There are two shellies: shelly1 which acts as switch and a shelly pm1 which acts as power meter, both connected via mqtt broker (external mosquito). Goal: If the power meter ist above 1 it should turn on the switch and if below 1 it should turn off the switch. I ended up with these automation rules:
Do I really need two rules for that? Can I use one, but how? I was wondering if I could do a equals zero comparison to check if there is power or not and do a simple if power == 0 then turn switch off else turn switch on.
I realised that these triggers only fires when the numeric state changes, but not on every incoming mqtt message. Said that if shelly pm1 sends 100 x sending power 0 there is no firing of the trigger. I.e. in openhab you have a “item changed” trigger. Is there something similar in Home Assistant?
Many thanks for your time and I hope to find someone who can answer my questions.
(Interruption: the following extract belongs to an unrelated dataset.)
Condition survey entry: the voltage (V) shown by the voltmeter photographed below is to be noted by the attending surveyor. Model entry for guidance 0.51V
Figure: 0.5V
no, but the way to combine them into one automation is not straight forward. It looks something like:
- alias: 'rule'
trigger:
platform: state
entity_id: sensor.powermeter
action:
- entity_id: switch.shellytest
service: >
{% if trigger.to_state.state | int >= 1 %}
switch.turn_on
{% else %}
switch.turn_off
{% endif %}
or you could shorten it a bit:
- alias: 'rule'
trigger:
platform: state
entity_id: sensor.powermeter
action:
- entity_id: switch.shellytest
service: switch.turn_{{ 'on' if trigger.to_state.state | int >= 1 else 'off' }}
I haven’t tested those templates but I’m pretty sure they will work.
But sometimes it’s better to just use two automations until you get your “HA legs”.
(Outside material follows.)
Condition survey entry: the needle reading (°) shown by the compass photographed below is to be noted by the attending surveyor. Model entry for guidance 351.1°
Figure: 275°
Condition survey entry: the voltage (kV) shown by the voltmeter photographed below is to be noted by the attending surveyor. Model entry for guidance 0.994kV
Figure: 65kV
you can use the trigger above (leaving out the normally added “to:” option for a state trigger) that will fire not only on every state change but also every attribute change. But then you need to implement some other type of program control to stop it from performing the action on every state and attribute change…unless of course that’s what you intend.
thank you very much for your precise and clear answer. This brings really light into the darkness - after playing around for some hours testing HA syntax and HA logic, this helped me a lot to go on with my research
I will do some further testing with your suggestions.